─── Data for this task ───

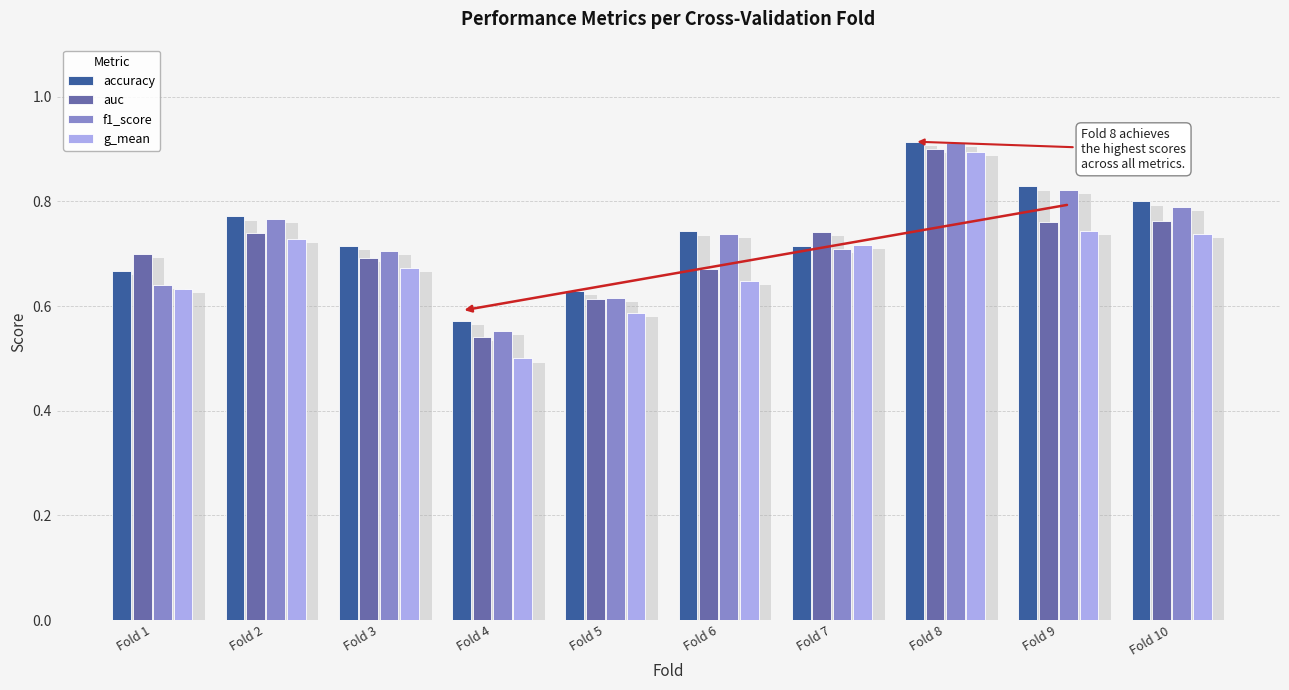

What is the sum of the g_mean values at Fold 6 and Fold 2?

1.4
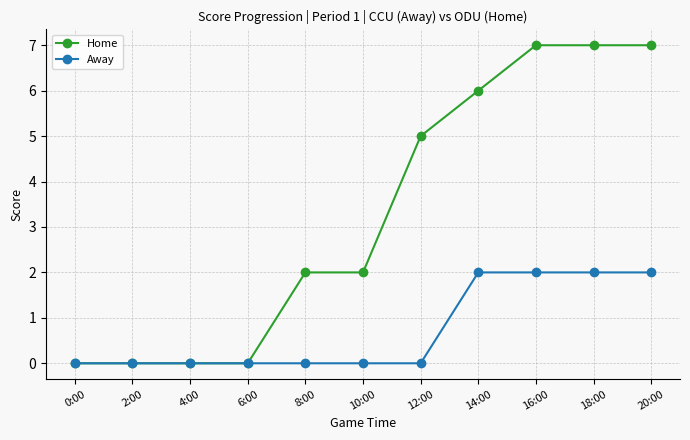

What is the total value across all series at 8:00?

2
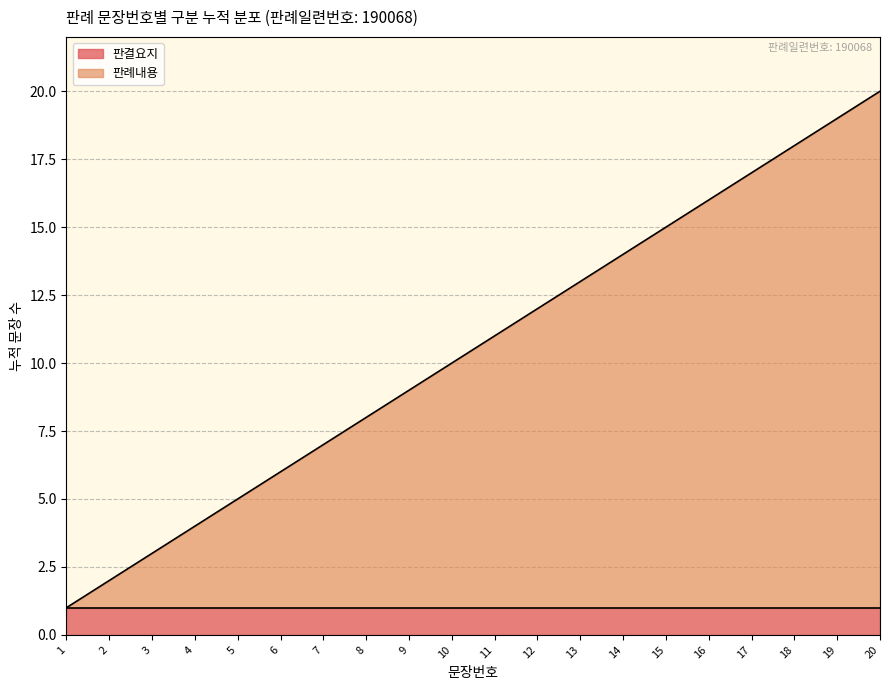

List the labels in order of value, largest first.

20, 19, 18, 17, 16, 15, 14, 13, 12, 11, 10, 9, 8, 7, 6, 5, 4, 3, 2, 1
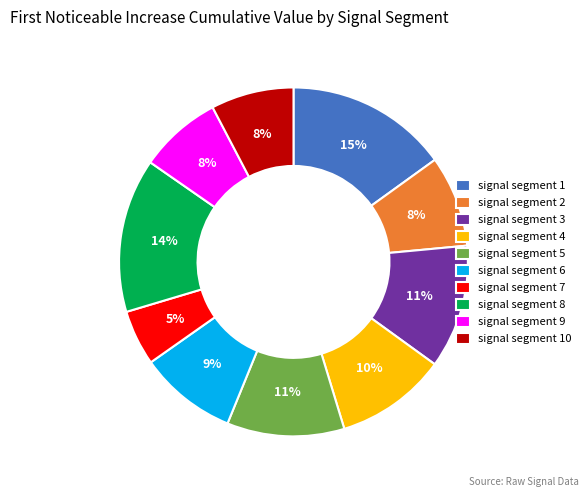

Combined, do signal segment 4 and signal segment 6 account for over 50%?

No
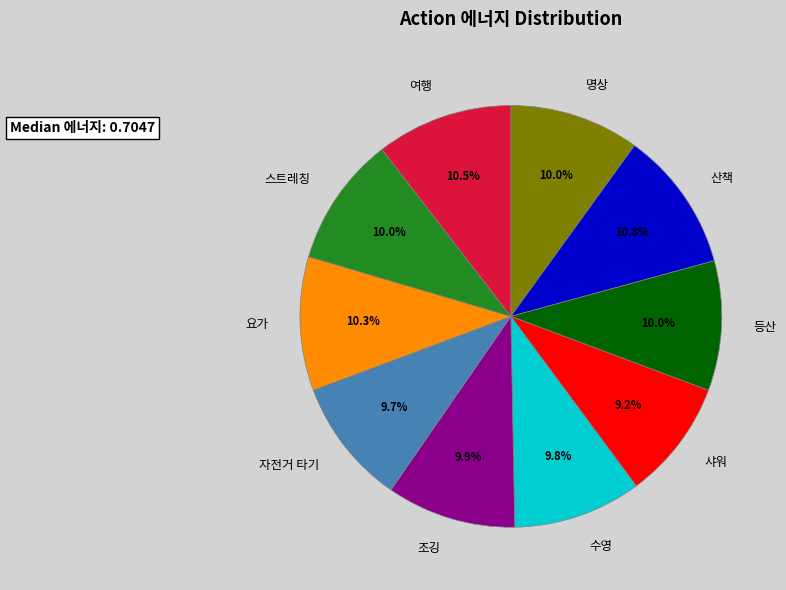

Does any single category account for the majority?

No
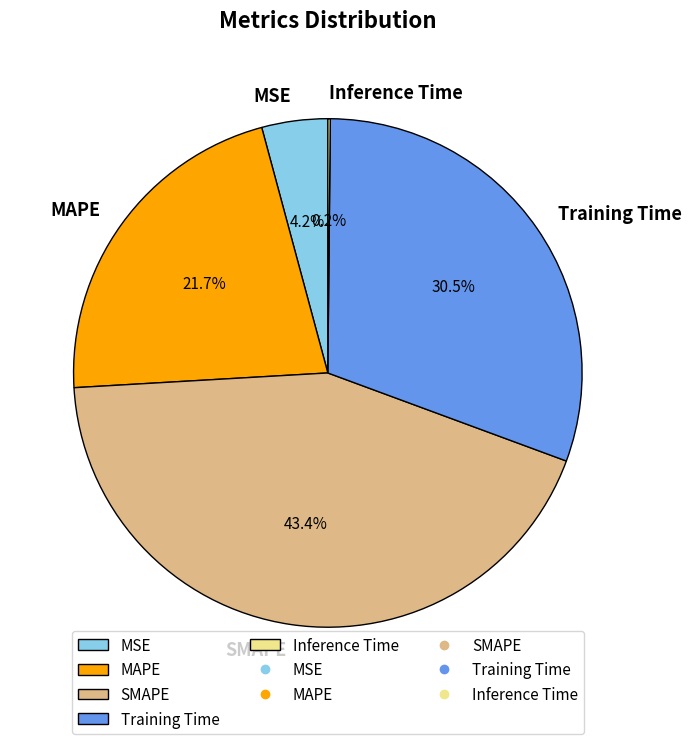

To the nearest percent, what portion does MSE represent?

4%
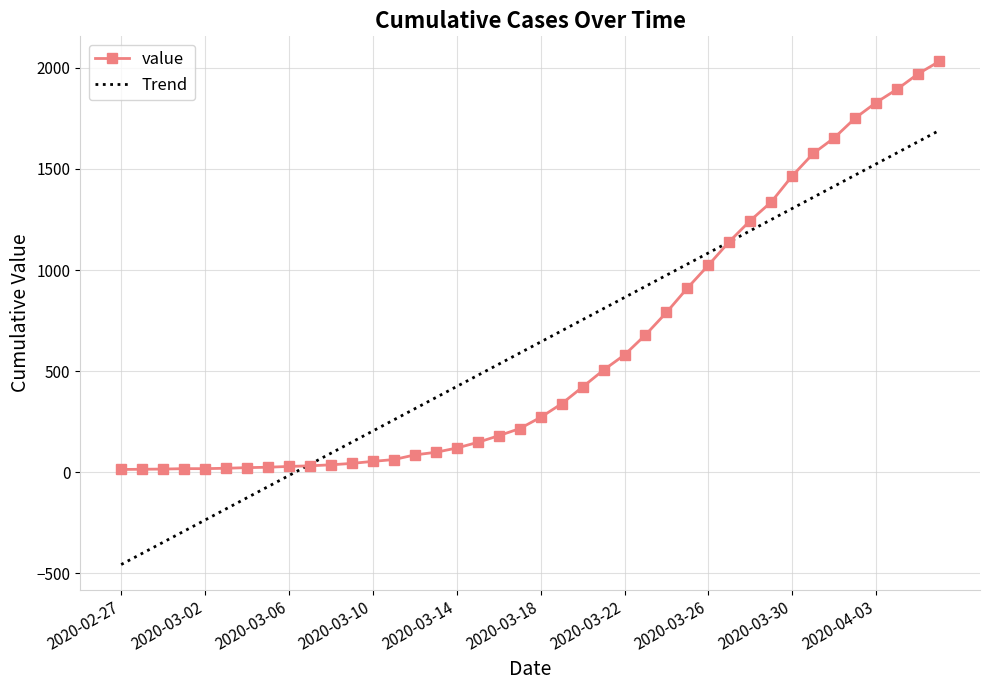

Which series has the largest range (max minus min)?

Trend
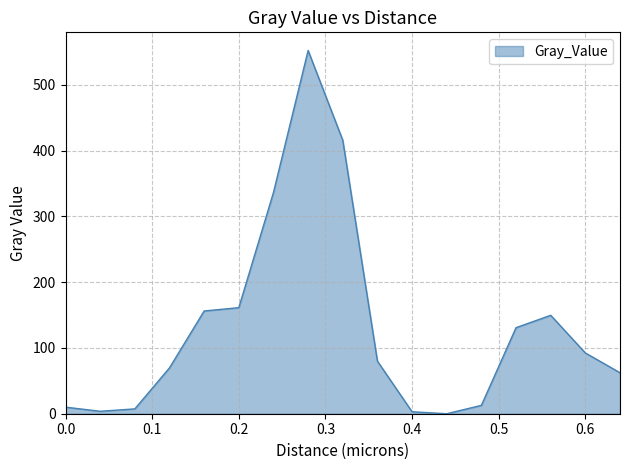

What is the greatest value displayed?

552.3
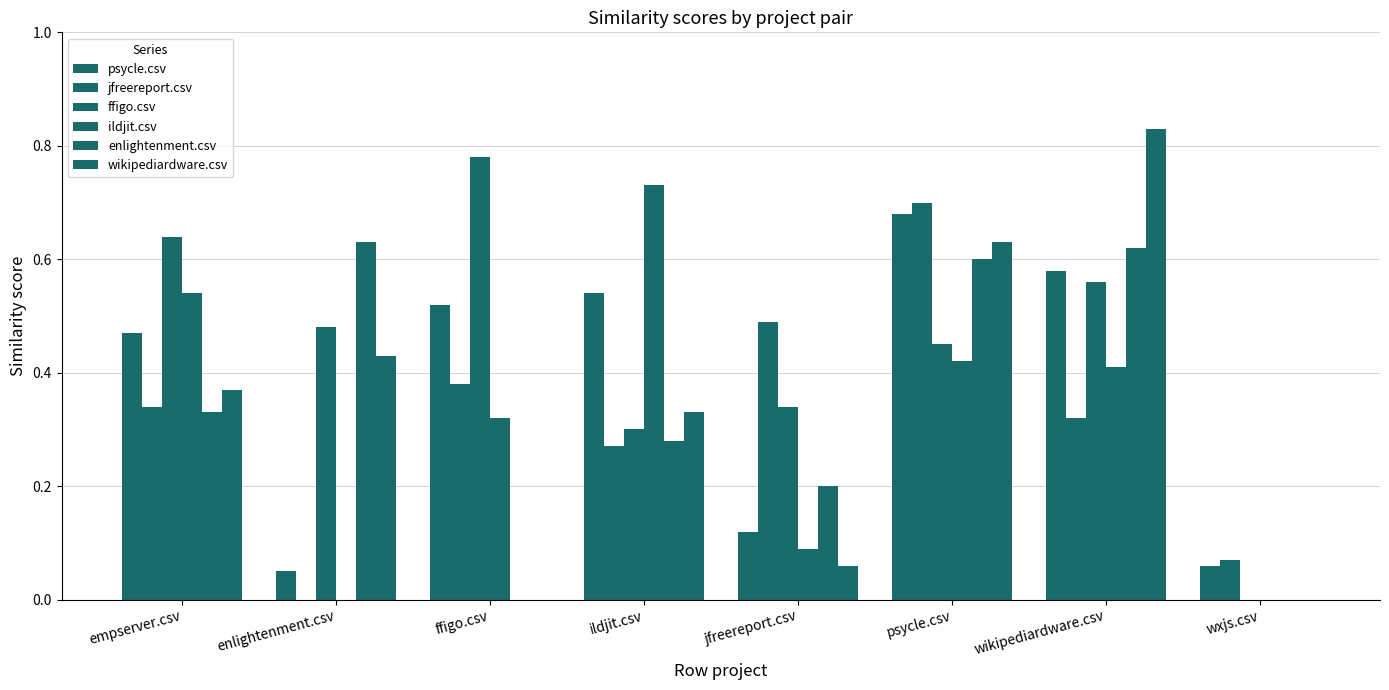

Reading left to right, what are all the values shown in this chart?

psycle.csv: 0.5	0.1	0.5	0.5	0.1	0.7	0.6	0.1
jfreereport.csv: 0.3	0.0	0.4	0.3	0.5	0.7	0.3	0.1
ffigo.csv: 0.6	0.5	0.8	0.3	0.3	0.5	0.6	0.0
ildjit.csv: 0.5	0.0	0.3	0.7	0.1	0.4	0.4	0.0
enlightenment.csv: 0.3	0.6	0.0	0.3	0.2	0.6	0.6	0.0
wikipediardware.csv: 0.4	0.4	0.0	0.3	0.1	0.6	0.8	0.0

───

* Assignment *
Retype the lines between the one holding "Reading left to" and the end of the records, inclusive, with no changes.

* Response *
Reading left to right, what are all the values shown in this chart?

psycle.csv: 0.5	0.1	0.5	0.5	0.1	0.7	0.6	0.1
jfreereport.csv: 0.3	0.0	0.4	0.3	0.5	0.7	0.3	0.1
ffigo.csv: 0.6	0.5	0.8	0.3	0.3	0.5	0.6	0.0
ildjit.csv: 0.5	0.0	0.3	0.7	0.1	0.4	0.4	0.0
enlightenment.csv: 0.3	0.6	0.0	0.3	0.2	0.6	0.6	0.0
wikipediardware.csv: 0.4	0.4	0.0	0.3	0.1	0.6	0.8	0.0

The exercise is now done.